### TASK TO CARRY OUT
Copy the material below word for word, from the line containing "pose: elev=90.3 azim=154.6" through the end of the material, including both ends. Omit the pictures from your answer.

[Dataset records]
^^^^^^^^^^^^^^^^

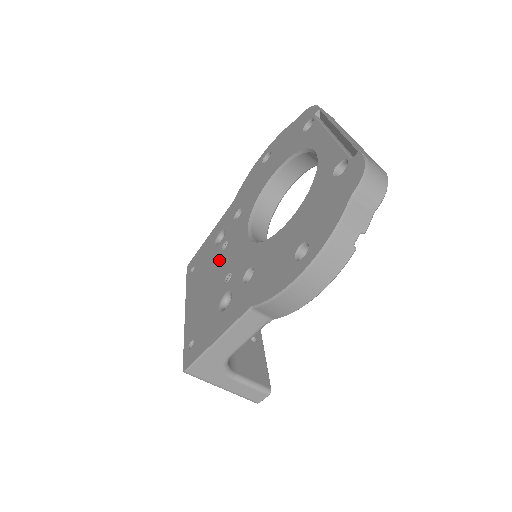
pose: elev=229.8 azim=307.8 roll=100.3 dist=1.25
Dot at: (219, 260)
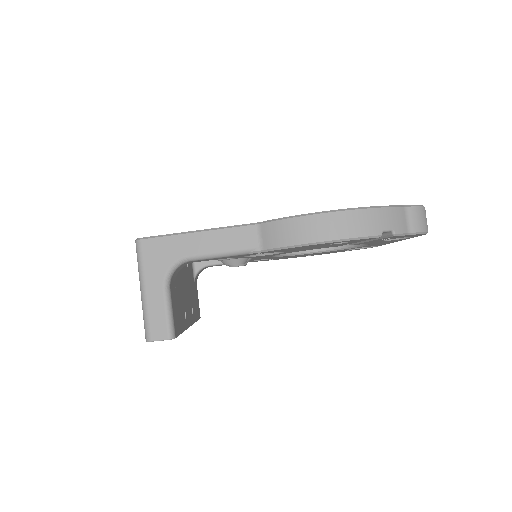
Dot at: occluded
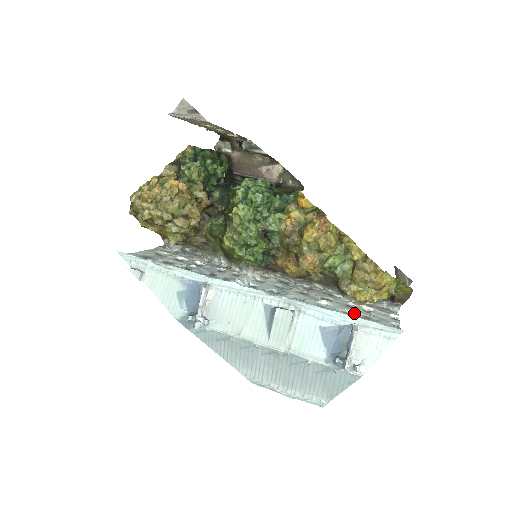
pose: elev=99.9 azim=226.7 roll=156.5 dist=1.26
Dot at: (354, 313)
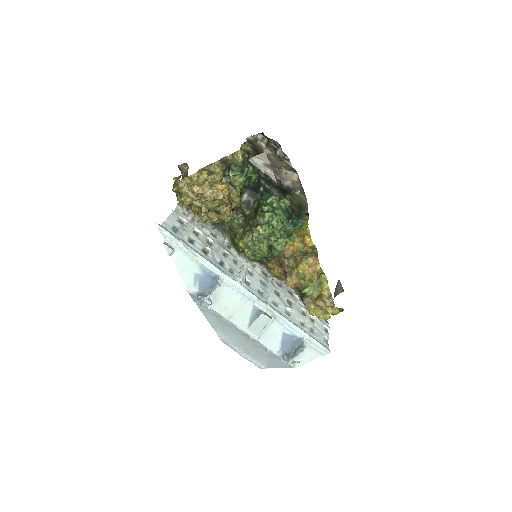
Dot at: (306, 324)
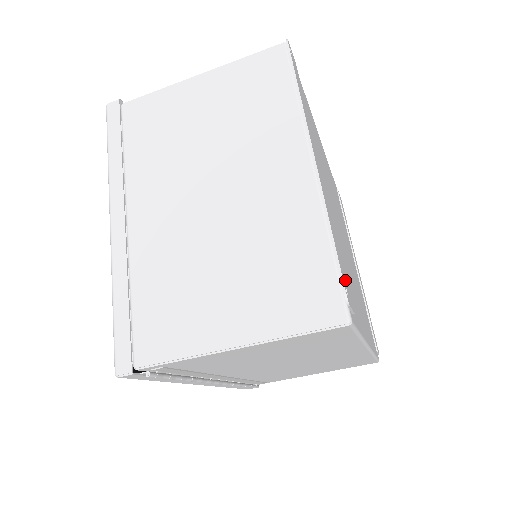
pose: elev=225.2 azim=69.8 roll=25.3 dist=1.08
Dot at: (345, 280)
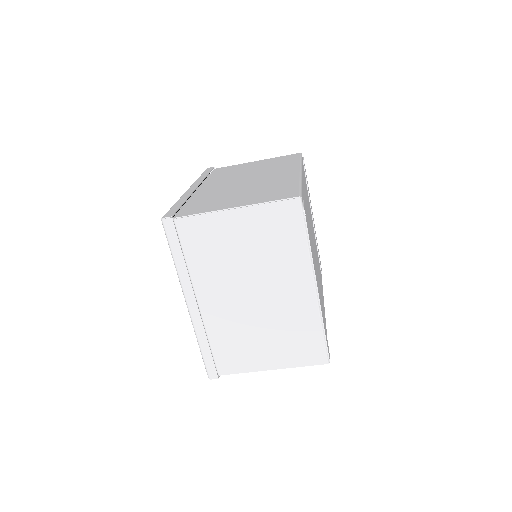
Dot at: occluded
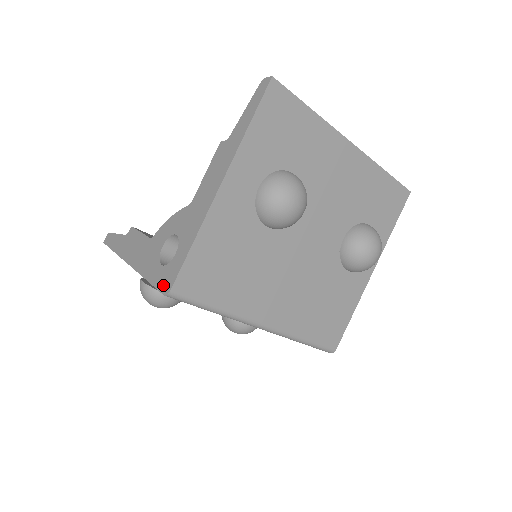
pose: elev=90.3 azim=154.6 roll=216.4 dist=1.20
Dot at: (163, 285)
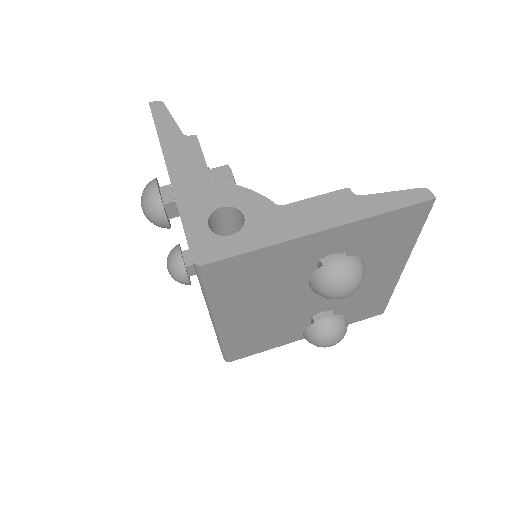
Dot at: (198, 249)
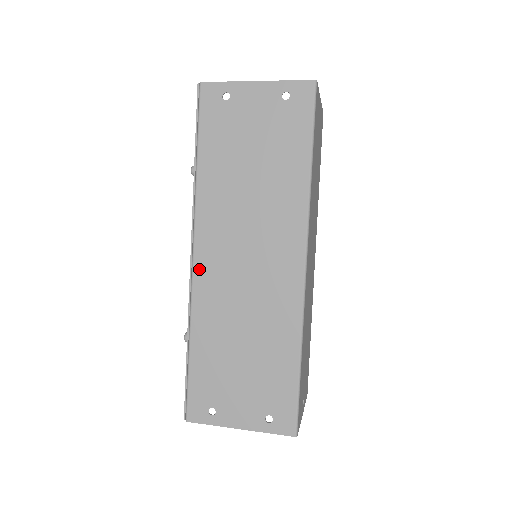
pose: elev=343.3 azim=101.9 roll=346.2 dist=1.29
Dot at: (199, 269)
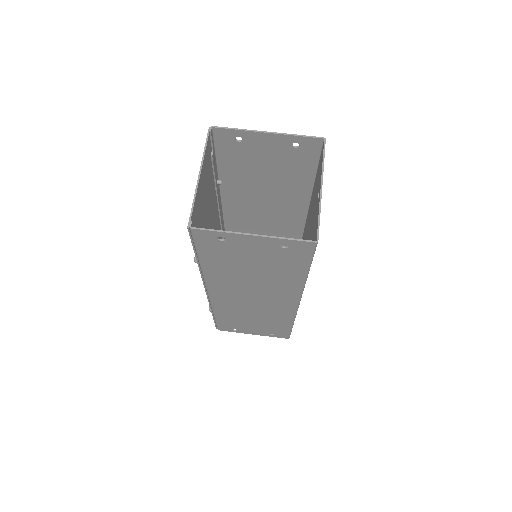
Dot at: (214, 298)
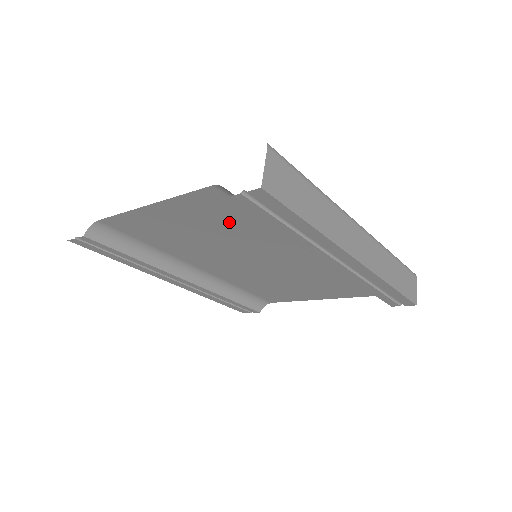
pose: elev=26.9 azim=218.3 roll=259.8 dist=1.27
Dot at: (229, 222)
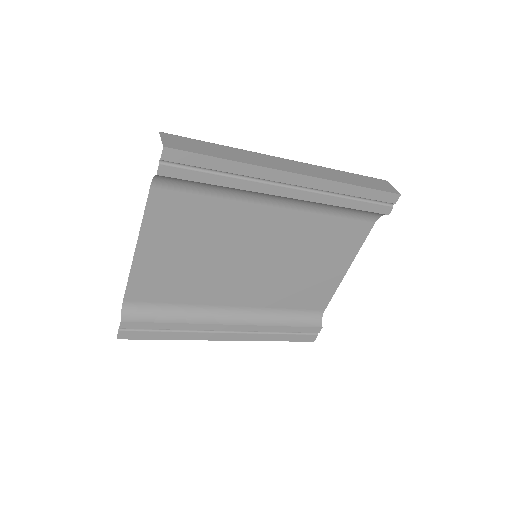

^^^^^^^^^^^^^^^^

### SOLUTION BELOW
pose: elev=90.3 azim=154.6 roll=216.4 dist=1.20
Dot at: (163, 285)
Dot at: (198, 249)
pose: elev=343.3 azim=101.9 roll=346.2 dist=1.29
Dot at: (199, 269)
Dot at: (214, 298)
pose: elev=26.9 azim=218.3 roll=259.8 dist=1.27
Dot at: (229, 222)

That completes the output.